Gleichfalls inspiriert durch Schiller Idee, die in seiner Ode an die
Freude – „Alle Menschen werden Brüder" –, zum Ausdruck kommt, entwarf
er die Vision einer „großen Gemeinschaft“ der gesamten Welt, „datong
shijie“, die friedlich und harmonisch, ohne Armee und Krieg, zusammenlebt.

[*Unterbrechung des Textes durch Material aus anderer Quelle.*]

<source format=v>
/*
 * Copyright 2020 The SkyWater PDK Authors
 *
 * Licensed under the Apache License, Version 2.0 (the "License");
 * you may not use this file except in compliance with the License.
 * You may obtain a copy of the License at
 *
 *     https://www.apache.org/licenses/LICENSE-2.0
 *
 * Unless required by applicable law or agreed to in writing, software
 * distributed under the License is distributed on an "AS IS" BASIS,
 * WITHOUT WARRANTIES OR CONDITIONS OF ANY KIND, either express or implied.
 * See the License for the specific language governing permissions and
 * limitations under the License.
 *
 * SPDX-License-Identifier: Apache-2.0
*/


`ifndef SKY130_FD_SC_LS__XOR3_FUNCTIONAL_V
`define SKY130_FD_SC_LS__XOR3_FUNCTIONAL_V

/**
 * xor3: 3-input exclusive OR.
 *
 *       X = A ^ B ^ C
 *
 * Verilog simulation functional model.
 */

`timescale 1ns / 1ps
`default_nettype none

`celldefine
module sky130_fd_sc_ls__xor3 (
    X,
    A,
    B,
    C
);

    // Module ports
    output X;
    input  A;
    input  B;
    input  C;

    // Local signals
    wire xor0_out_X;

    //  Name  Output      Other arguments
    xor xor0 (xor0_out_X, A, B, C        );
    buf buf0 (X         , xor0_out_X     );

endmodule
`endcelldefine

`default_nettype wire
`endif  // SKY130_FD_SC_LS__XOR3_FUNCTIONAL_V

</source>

Cai sah im Dialog der Kulturen den Weg zur Erreichung dieses Ziels, daß eine
Nation die Kulturen anderer Völker unbedingt aufnehmen müßte: „Wirft man einen
Blick auf die Entwicklung der Geschichte, so sieht man, daß die
Auseinandersetzung unterschiedlicher Kulturen immer zur Entstehung einer neuen
führt.“
Es gilt also, in allen Kulturen und Zivilisationen jene Ideen und Entwürfe
aufzuspüren, bei denen deren beste Geister, ihre größten Dichter und Denker
Vorstellungen von der gemeinsamen Zukunft der einen Menschheit entwickelt haben.

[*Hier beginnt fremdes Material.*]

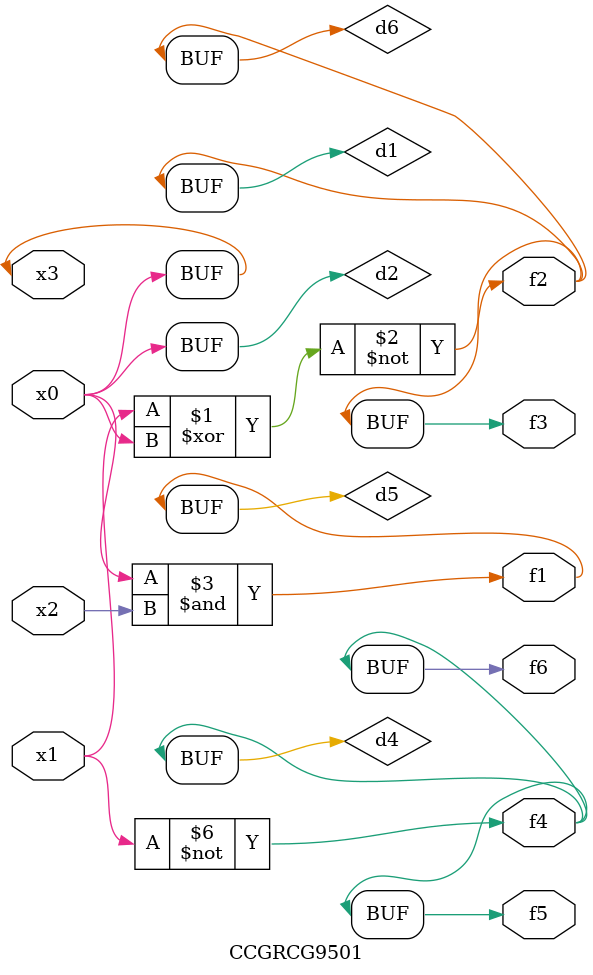
<source format=v>
module CCGRCG9501(
	input x0, x1, x2, x3,
	output f1, f2, f3, f4, f5, f6
);

	wire d1, d2, d3, d4, d5, d6;

	xnor (d1, x1, x3);
	buf (d2, x0, x3);
	nand (d3, x0, x2);
	not (d4, x1);
	nand (d5, d3);
	or (d6, d1);
	assign f1 = d5;
	assign f2 = d6;
	assign f3 = d6;
	assign f4 = d4;
	assign f5 = d4;
	assign f6 = d4;
endmodule

</source>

Diese Ideen sind nämlich heute im Westen fast vergessen, wenigstens bei den
kriegstreiberischen Kreisen, die trotz der permanenten Beschwörung der
„westlichen Werte“ keine Ahnung von den wirklich großen Ideen mehr haben. Ein
Austausch über die schönsten Werke der verschiedenen Kulturen auf der Ebene der
Völker wird nicht nur das Verständnis, sondern zugleich die Liebe zu ihnen
erwecken.
Die chinesischen Initiativen haben bereits bewiesen, daß das Prinzip „Frieden
durch Entwicklung“ wirklich tiefe Konflikte überwinden kann, wie man an der
chinesischen Vermittlerrolle zwischen dem Iran und Saudi Arabien, oder kürzlich
zwischen Pakistan und Afghanistan sehen kann. Es besteht also die berechtigte
Hoffnung, daß es mit der Kombination von gemeinsamer wirtschaftlicher
Entwicklung und dem Dialog der besten Traditionen der jeweiligen Kulturen auch
gelingen wird, die europäischen Nationen und sogar Amerika in diese
Weltgemeinschaft einzubeziehen! Auf jeden Fall ist dies ein Ziel, dem wir uns
mit der ganzen Leidenschaft der Liebe zur Menschheit widmen sollten!